Caden’s occupation as a director predisposes him to demand heightened control over his peers. His struggles at the beginning of the film are precisely on account of fixations on perfection — he was so eaten up by minutely controlling every aspect of his play, that he ended up growing distant from his family. After his paternal authority was jettisoned from him, he turned toward extramarital romances. Since this was new territory for him — and antithetical to his professional domain — he could do nothing if he was not explicitly guided. He needed to be told what to say next and when to ask for more.

Finding that such an ask was not feasible, he turned back to theatre, seeking to use his newly accrued funds to create a piece so grand and unflinching that it might become a synecdoche for the infinitely faceted performance that is life. Despite his instinctual conviction, he struggles to decide upon the project’s specifics — its scope, its title and its format all change several times. Gradually, the piece becomes more and more of a lagging manifestation of Caden’s own microcosm of life — with the primary actors playing himself and his closest acquaintances and their performances being mockups of the past few days’ pertinent proceedings.

Such a revisionist nature allowed Caden to plant himself under the microscope through which he could serve as the controller. If he has a bad day, all he needs to do is file a complaint and he'll be able to try his hand at it all over again. It isn’t a process of learning for the future, but revising for the past — repeating the same few events ad infinitum so that he can gain mastery over his shortcomings. His daily life then becomes the prep work for the real project which is a lingering fabrication. This process becomes troublesome, however, as the authenticity and intentionality of life become buried in abstraction. Living only in the past banishes a productive engagement with the present; demanding total control is contingent upon something being willing to cede it. His obsession with remedying loss estranges him from the abrupt and violent losses life entails. As such, whenever tragedy inevitably strikes, he only ever takes it as a reminder of what he should have done, of how his play should have been made. After the death of his closest friend, all he can bring himself to do is leave a voice message on her answering machine, confessing that he finally knows how to realize his initial dreams.

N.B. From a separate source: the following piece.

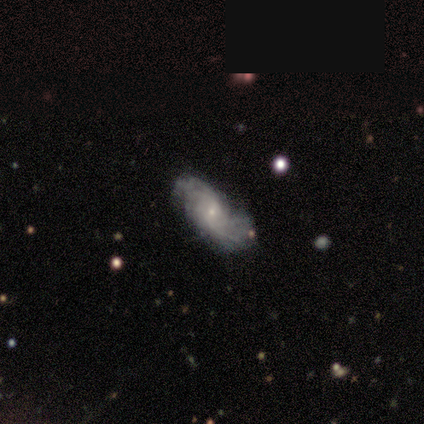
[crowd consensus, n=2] smooth-or-featured: smooth: 50% (tied) | featured or disk: 50% (tied) | star or artifact: 0%
  how-rounded: in between: 100% | round: 0% | cigar-shaped: 0%
  merging: none: 50% (tied) | minor disturbance: 50% (tied) | major disturbance: 0% | merger: 0%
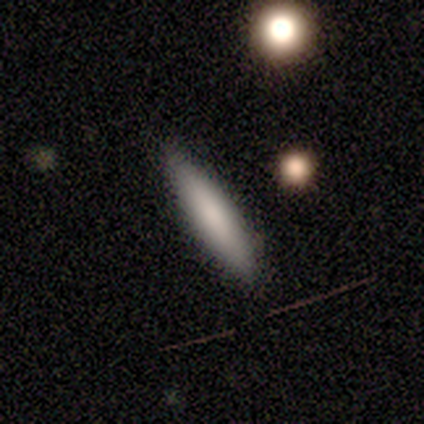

Despite his resolutions, his only true moment of closure comes from his resignation to the world around him. Finally burnt out after working in circles for decades, he places the reigns in someone else’s hands, letting one of the actors become the director. All his life, he had slowly been turning to stone, and so, with his final breath, he opted to let someone else take over the chiseling. Only through becoming an actor, in an infinitely minor and unseen role, could he position himself for the infinite uncertainties of life. Caden’s closure is contingent upon realizing that everyone that has ever been or ever will be are both the actors and directors of their personal stories. Making a photo-realistic replica of the past is a futile effort because as one person’s camera is developing its film, a myriad more are being flashed into being.

Caden’s self-consumed narcissism is exaggerated in the film, but the sensations of lost time and the fear of missing out it evokes is universal. Easy answers are so often asked for because life’s intricacies are incomprehensibly complex. However, it might be the case that there doesn’t need to be answers to every question. Answered or not, life goes on and everyone everywhere is around for exactly as long as they are. Even if bookends of life are identical, the intermittent pages of discovery are unfathomably personal. It’s impossible to know how things will turn out; it’s only possible to try and do one’s best. Being the billed actor or a director doesn’t matter because everyone is the lead in their own show — and there’s not another one out there like theirs. No story is ever complete, and neither is any storyteller. Life is messy and directions seem like they would clean it up, but as it happens, even directors need directors.